Banc Of America/Merrill Lynch
Of the three major mergers, the new Banc of America has seen the most improvement. The firm moved up to Player status from the Drifter category in 2008. Banc of America’s rise is primarily due to an increase in its ownership score where the bank advanced from 20th to 12th in rank, overall. However the firm must shore up revenue potential by continuing to seek clients with higher investable assets or refer large retail depositors and banking business clients to Merrill Lynch advisors. Meanwhile, Merrill Lynch has retained its “Star” status, and has seen increases in customer loyalty from 2008, perhaps reflecting strong retention activities from Merrill Lynch financial advisors.

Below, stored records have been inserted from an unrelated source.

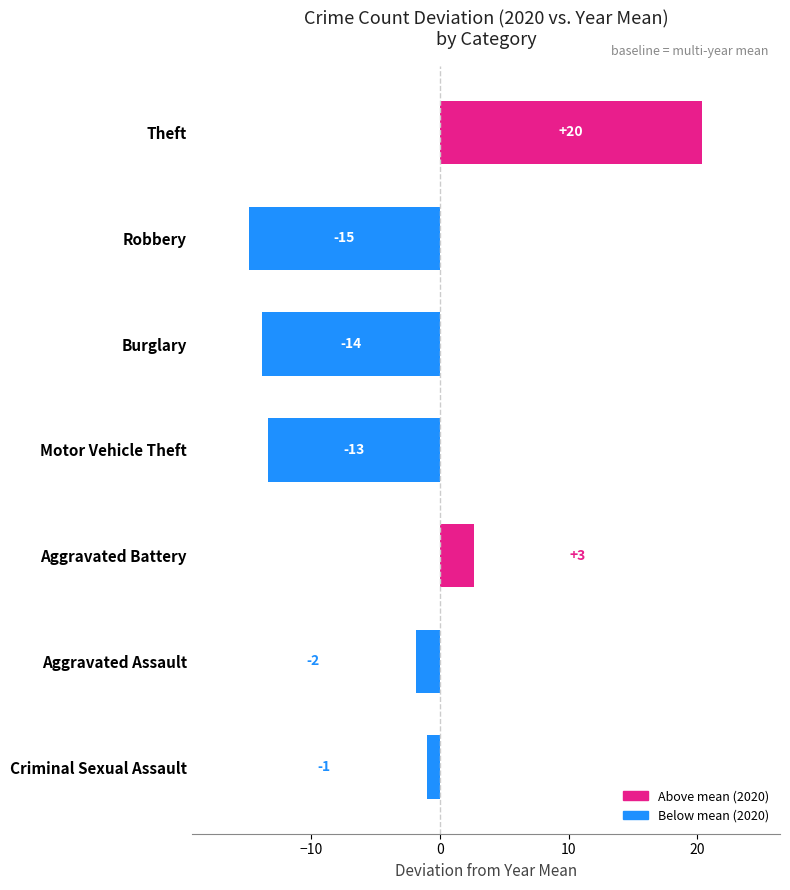

Does the chart contain any negative values?

Yes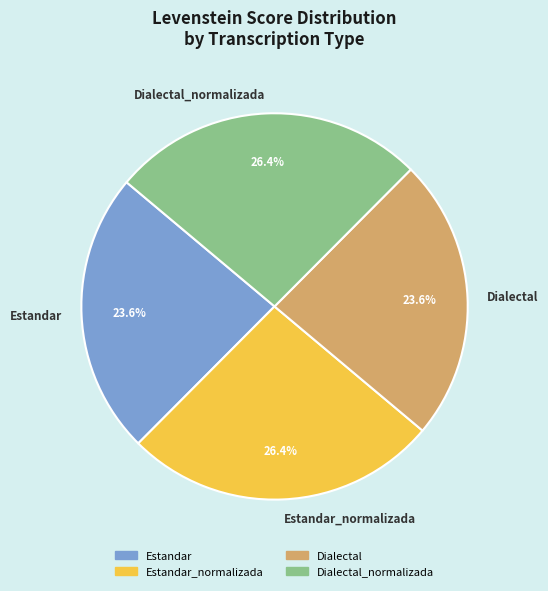

To the nearest percent, what is the difference between the largest and smallest slice percentages?

3%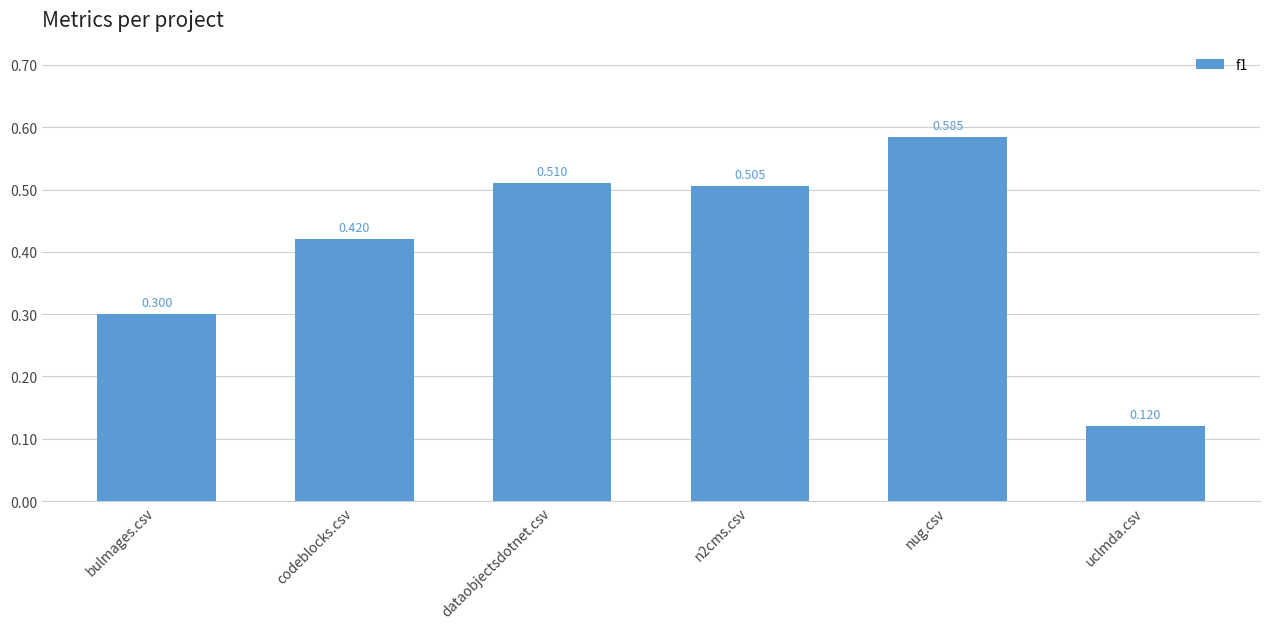

Does the chart contain any negative values?

No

Morgan Stanley/Smith Barney
As Cogent Research proclaimed “last man standing” in the wirehouse channel in late 2008, Morgan Stanley was not only able to keep its strong overall CoRe Score™ “Star” rating, it also appears the firm is focused on creating synergies with former Smith Barney advisors and divisions. Recently, the firm announced that it will have an even stronger focus on the ultra high net worth ($20M+) investor with the integration of the former Morgan Stanley Private Wealth Management division with Citi’s former Family Office entity. Thus, the new Morgan Stanley Smith Barney has wasted no time in seeking complementary skill-sets in its quest to gain share from rivals. Further and seamless integrations like this will be important as the firm works to improve customer loyalty scores, where it ranks in the third quartile overall, and behind firms like Edward Jones that constantly promotes its own strong customer satisfaction scores.

Wells Fargo Advisors/Wachovia Securities
Based on this year’s CoRe Score™, the newly combined Wells Fargo Advisors has gained ground relative to the stand alone scores for Wells Fargo in 2008. While Wachovia ranked as a Leader in 2008, Wells Fargo was in the Player category. This year the new entity is in the Leader category due to large gains in brand equity and ownership. However, the firm needs to focus on increasing customer loyalty where it ranks in the Drifter category and 17th overall. This is a dramatic decrease from the number 10 ranking held by Wells Fargo independently in 2008, but slightly better than the 21 rank achieved by Wachovia during the same time period.

Article refers to data from the latest Cogent Research Perspectives report, Investor Brandscape™ 2010, released January 2010.